Indo-European parallels have been proposed between myths of Fenrir and the Persian demon Ahriman. The Yashts refer to a story where Taxma Urupi rode Angra Mainyu as a horse for thirty years. An elaboration of this allusion is found only in a late Parsi commentary. The ruler Taxmoruw (Taxma Urupi) managed to lasso Ahriman (Angra Mainyu) and keep him tied up while taking him for a ride three times a day. After thirty years Ahriman outwitted and swallowed Taxmoruw. In a sexual encounter with Ahriman, Jamshid, Taxmoruw’s brother, inserted his hand into Ahriman’s anus and pulled out his brother’s corpse. His hand withered from contact with the diabolic innards.

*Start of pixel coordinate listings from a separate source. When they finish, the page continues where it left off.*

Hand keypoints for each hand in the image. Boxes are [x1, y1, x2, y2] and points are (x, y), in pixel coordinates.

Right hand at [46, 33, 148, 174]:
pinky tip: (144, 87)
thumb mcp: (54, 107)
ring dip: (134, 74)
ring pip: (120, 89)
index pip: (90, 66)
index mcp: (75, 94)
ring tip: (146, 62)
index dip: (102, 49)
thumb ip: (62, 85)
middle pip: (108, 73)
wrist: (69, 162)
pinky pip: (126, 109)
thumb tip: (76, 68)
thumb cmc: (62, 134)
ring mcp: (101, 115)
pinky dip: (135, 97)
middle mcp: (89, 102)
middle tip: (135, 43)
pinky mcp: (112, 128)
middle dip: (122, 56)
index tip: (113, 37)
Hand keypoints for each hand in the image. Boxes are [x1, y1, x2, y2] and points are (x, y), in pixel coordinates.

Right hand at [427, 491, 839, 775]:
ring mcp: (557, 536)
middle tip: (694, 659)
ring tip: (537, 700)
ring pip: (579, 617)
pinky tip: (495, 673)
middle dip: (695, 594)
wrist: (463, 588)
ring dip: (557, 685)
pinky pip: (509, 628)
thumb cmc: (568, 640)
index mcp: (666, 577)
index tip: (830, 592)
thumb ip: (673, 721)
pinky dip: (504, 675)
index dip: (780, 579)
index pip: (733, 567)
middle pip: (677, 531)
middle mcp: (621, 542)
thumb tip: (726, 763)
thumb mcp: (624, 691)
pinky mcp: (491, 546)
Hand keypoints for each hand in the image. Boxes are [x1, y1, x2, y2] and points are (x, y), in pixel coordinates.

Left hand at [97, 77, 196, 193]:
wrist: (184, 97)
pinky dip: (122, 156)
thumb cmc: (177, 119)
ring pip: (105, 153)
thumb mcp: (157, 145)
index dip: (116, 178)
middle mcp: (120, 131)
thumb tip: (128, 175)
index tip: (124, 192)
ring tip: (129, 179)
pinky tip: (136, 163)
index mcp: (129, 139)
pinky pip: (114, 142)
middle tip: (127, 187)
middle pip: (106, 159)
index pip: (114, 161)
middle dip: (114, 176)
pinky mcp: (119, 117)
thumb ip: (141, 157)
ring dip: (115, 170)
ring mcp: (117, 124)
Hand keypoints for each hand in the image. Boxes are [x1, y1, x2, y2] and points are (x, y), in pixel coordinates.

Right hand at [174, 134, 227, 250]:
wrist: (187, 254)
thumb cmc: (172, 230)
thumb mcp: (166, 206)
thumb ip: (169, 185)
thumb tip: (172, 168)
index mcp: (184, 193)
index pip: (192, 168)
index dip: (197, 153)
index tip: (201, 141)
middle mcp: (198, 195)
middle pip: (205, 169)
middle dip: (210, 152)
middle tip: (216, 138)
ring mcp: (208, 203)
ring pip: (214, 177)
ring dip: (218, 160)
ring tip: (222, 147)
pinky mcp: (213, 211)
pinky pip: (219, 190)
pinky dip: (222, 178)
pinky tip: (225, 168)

The suggested parallels with Fenrir myths are the binding of an evil being by a ruler figure and the subsequent swallowing of the ruler figure by the evil being (Odin and Fenrir), trickery involving the thrusting of a hand into a monster’s orifice and the affliction of the inserted limb (Týr and Fenrir).
Ethologist Valerius Geist wrote that Fenrir’s maiming and ultimate killing of Odin, who had previously nurtured him, was likely based on true experiences of wolf-behaviour, seeing as wolves are genetically encoded to rise up the pack hierarchy and have on occasion been recorded to rebel against and kill their parents. Geist states that “apparently, even the ancients knew that wolves may turn on their parents and siblings and kill them.”
Fenrir has been depicted in the artwork “Odin and Fenris” (1909) and “The Binding of Fenris” (around 1900) by Dorothy Hardy, “Odin und Fenriswolf” and “Fesselung des Fenriswolfe” (1901) by Emil Doepler, and is the subject of the metal sculpture “Fenrir” by A. V. Gunnerud located on the island of Askøy, Norway.
Fenrir appears in modern literature in the poem “Om Fenrisulven og Tyr” (1819) by Adam Gottlob Oehlenschläger (collected in Nordens Guder), the novel Der Fenriswolf by K. H. Strobl, and Til kamp mod dødbideriet (1974) by E. K. Reich and E. Larsen.